The container-laden giants will lumber across the world’s oceans. The terns and the falcons will travel far and wide under their own “steam” - the terns to west Africa, the falcons across the Sahara.

There is a sense of bustle, business and travel in both the commercial and natural worlds here near the Orwell’s mouth.

We turn and travel sedately back to Ipswich, with plenty of time to reflect on the fact that, according to the Royal Yachting Association the Orwell is the UK’s second most beautiful estuary, topped only by the Devon’s Dart.

It is beautiful alright - much of our route has been within the Suffolk Coast and Heaths Area of Outstanding Natural Beauty. But it is also full of life in so many ways.

There has been concerns expressed in a recent British Trust for Ornithology report that many wading bird species are showing worrying declines on the UK’s estuaries - will the Orwell’s vast expanses of inter-tidal mud swarm with them much longer?

Another thought springs to mind as we near our destination. After recent rejection by the Government as a potential Marine Conservation Zone that would have also taken in the estuary of the River Stour, we must hope that all the pressures the Orwell faces can continue to be balanced and reconciled. Only time will tell. For the time being at least, and on the evidence of our Orwell Lady trip, the pleasures appear to outweigh the pressures.

As a young Ipswich lad, Carl Webb would hop over the back wall of his home in Burrell Road, jump into a little boat and spend hours exploring the River Orwell. Those were formative hours indeed.

He went to sea at the age of 16 and later spent 32 years as a tug skipper back on his beloved home river. Now he helps people explore the river that means so much to him. He is operations director for Orwell River Cruises, which operates the Orwell Lady, a 42-ton passenger boat built in 1979 and licensed for 118 passengers and two crew to ply between Ipswich, Felixstowe and Harwich, having previously worked on the River Thames and in Poole Harbour.

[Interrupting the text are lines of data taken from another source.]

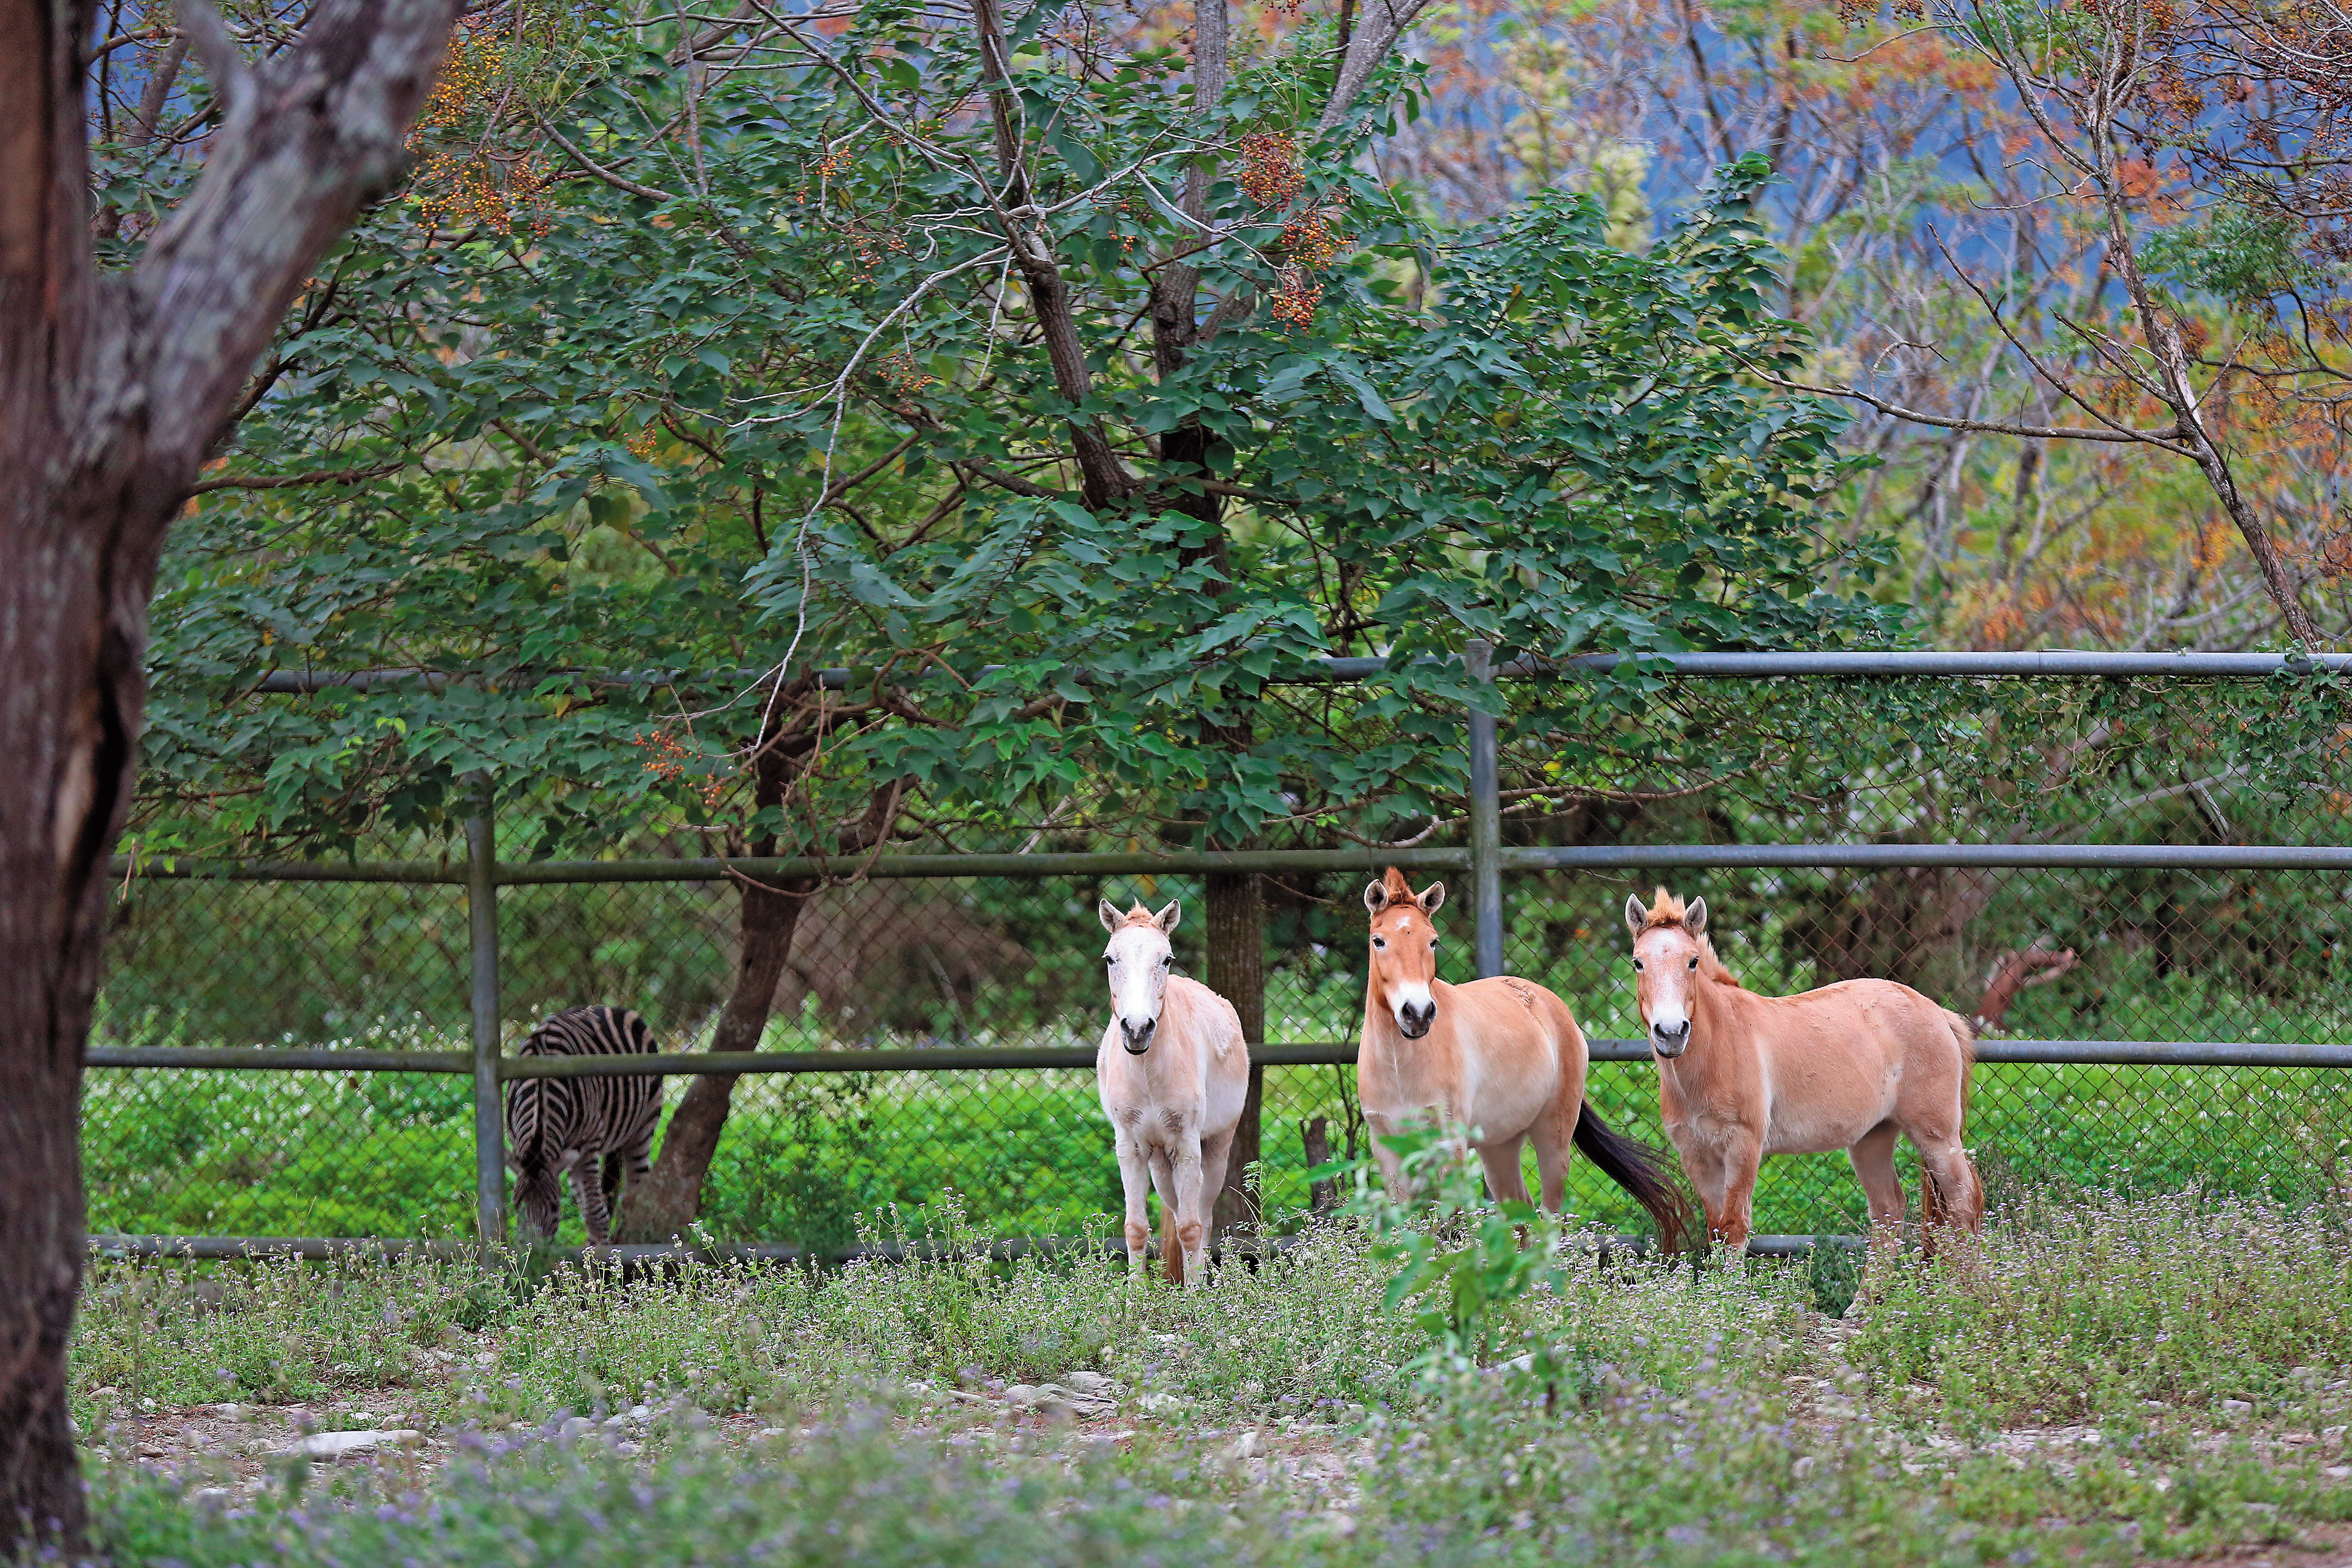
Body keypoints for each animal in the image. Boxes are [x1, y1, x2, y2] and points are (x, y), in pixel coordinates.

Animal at [1095, 898, 1251, 1287]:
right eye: (1110, 959)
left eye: (1166, 959)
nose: (1138, 1029)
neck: (1148, 1073)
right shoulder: (1132, 1148)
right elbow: (1136, 1229)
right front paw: (1136, 1297)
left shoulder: (1187, 1145)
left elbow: (1192, 1229)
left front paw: (1195, 1297)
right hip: (1160, 1163)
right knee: (1178, 1212)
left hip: (1215, 1150)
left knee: (1203, 1220)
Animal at [1358, 868, 1691, 1249]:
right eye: (1379, 941)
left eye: (1433, 942)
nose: (1418, 1014)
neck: (1400, 1067)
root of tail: (1554, 1006)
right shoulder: (1389, 1150)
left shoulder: (1449, 1147)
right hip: (1499, 1145)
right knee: (1521, 1215)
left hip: (1552, 1139)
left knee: (1551, 1220)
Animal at [1623, 887, 1984, 1259]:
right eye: (1638, 962)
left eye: (1693, 961)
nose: (1671, 1033)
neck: (1716, 1052)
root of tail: (1938, 1012)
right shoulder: (1696, 1155)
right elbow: (1717, 1232)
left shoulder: (1743, 1147)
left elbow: (1735, 1230)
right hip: (1873, 1137)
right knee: (1889, 1210)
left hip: (1936, 1135)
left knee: (1963, 1200)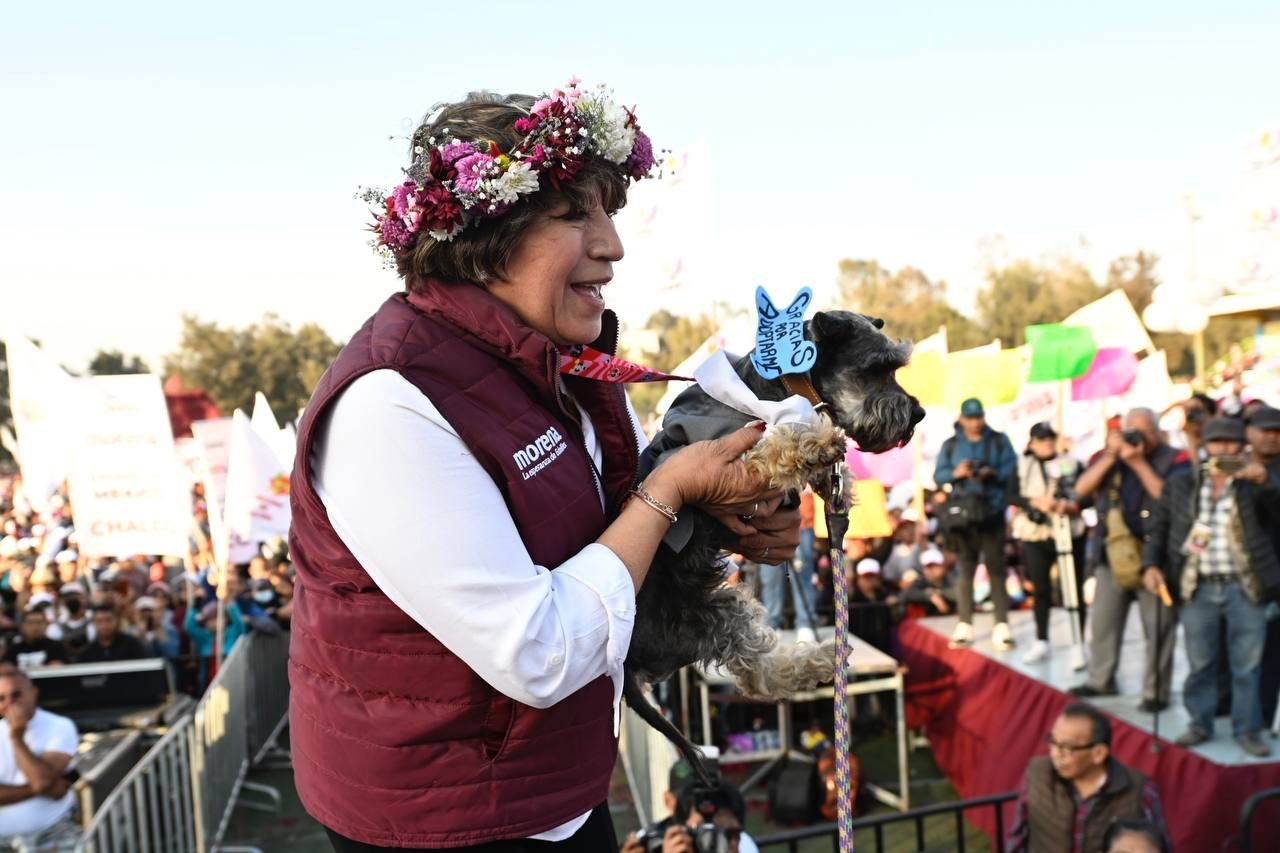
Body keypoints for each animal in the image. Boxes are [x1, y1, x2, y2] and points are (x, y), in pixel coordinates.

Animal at [627, 290, 921, 768]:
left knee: (759, 677)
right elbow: (777, 445)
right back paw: (825, 655)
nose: (919, 412)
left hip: (721, 613)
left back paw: (822, 658)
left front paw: (840, 480)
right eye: (876, 367)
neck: (783, 388)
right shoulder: (734, 460)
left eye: (895, 367)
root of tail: (627, 664)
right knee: (754, 680)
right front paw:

Mr Webb has an obvious air of contentment when out on the Orwell, borne of his love of the vessel, and his love of the river.

“There’s a good balance here now between recreation and commerce, and the river is full of wildlife,” he said. “The growth of the recreational use has come along as the commercial use has declined a bit since the boom time of the 1980s. We are close to Europe and close to the open sea - and it is beautiful river - so you can see why there is so much recreational use but it isn’t a problem. I like to see people out on the river enjoying themselves. I certainly enjoy it - it’s a great little river.”

Another member of the Orwell River Cruises team is David Ridall, who skippers many Orwell Lady trips with a similar air of contentment to the one that radiates from Mr Webb. A former chief officer on cargo ships for the United Baltic Corporation and a former Manchester Ship Canal helmsman, Mr Ridall fell in love with the River Orwell on runs from Ipswich to Poland. “I was really struck by the beauty of it,” he said.

Just how struck he was is apparent in the fact that he was on a waiting list to become an Ipswich-based pilot for a full four-and-a-half years. Eventually the chance came and he served in the role until what he referred to as his “semi-retirement” and his “reunion” with Mr Webb.

“I knew Carl from his days on the tugs here and we have always got on well,” said Mr Ridall. “I think we are a good team. We both love this river - I certainly do. Always have done from the first time I saw it.”